* **WORK REQUIRED**: All lines from the one with "Judge from the" to the end of the data: return those exactly, and only those.

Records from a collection
* * * *

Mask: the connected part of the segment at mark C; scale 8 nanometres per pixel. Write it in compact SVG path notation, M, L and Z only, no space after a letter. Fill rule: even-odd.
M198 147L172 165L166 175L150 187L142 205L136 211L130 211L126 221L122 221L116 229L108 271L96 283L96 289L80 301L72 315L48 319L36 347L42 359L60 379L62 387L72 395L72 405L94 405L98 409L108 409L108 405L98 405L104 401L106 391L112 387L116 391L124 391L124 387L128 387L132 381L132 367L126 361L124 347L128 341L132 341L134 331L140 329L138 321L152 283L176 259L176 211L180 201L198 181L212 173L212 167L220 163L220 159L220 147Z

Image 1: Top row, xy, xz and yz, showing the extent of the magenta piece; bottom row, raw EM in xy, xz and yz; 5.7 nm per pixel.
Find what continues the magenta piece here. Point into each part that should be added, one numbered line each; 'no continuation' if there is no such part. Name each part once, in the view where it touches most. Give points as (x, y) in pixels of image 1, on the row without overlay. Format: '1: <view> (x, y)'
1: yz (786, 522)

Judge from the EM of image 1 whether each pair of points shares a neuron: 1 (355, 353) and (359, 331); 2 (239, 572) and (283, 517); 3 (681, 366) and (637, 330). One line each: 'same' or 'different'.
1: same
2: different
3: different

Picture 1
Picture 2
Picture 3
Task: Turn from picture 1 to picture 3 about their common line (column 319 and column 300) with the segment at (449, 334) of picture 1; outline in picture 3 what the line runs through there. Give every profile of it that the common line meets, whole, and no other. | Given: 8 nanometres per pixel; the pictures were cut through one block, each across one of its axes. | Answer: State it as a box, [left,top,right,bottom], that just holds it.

* * * *

* **EXERCISE OUTPUT**:
Judge from the EM of image 1 whether each pair of points shares a neuron: 1 (355, 353) and (359, 331); 2 (239, 572) and (283, 517); 3 (681, 366) and (637, 330). One line each: 'same' or 'different'.
1: same
2: different
3: different

Picture 1
Picture 2
Picture 3
Task: Turn from picture 1 to picture 3 about their common line (column 319 and column 300) with the segment at (449, 334) of picture 1; outline in picture 3 what the line runs through there. Give every profile of it that the common line meets, whole, and no other. | Given: 8 nanometres per pixel; the pictures were cut through one block, each across one of its axes. | Answer: State it as a box, [left,top,right,bottom], that just holds it.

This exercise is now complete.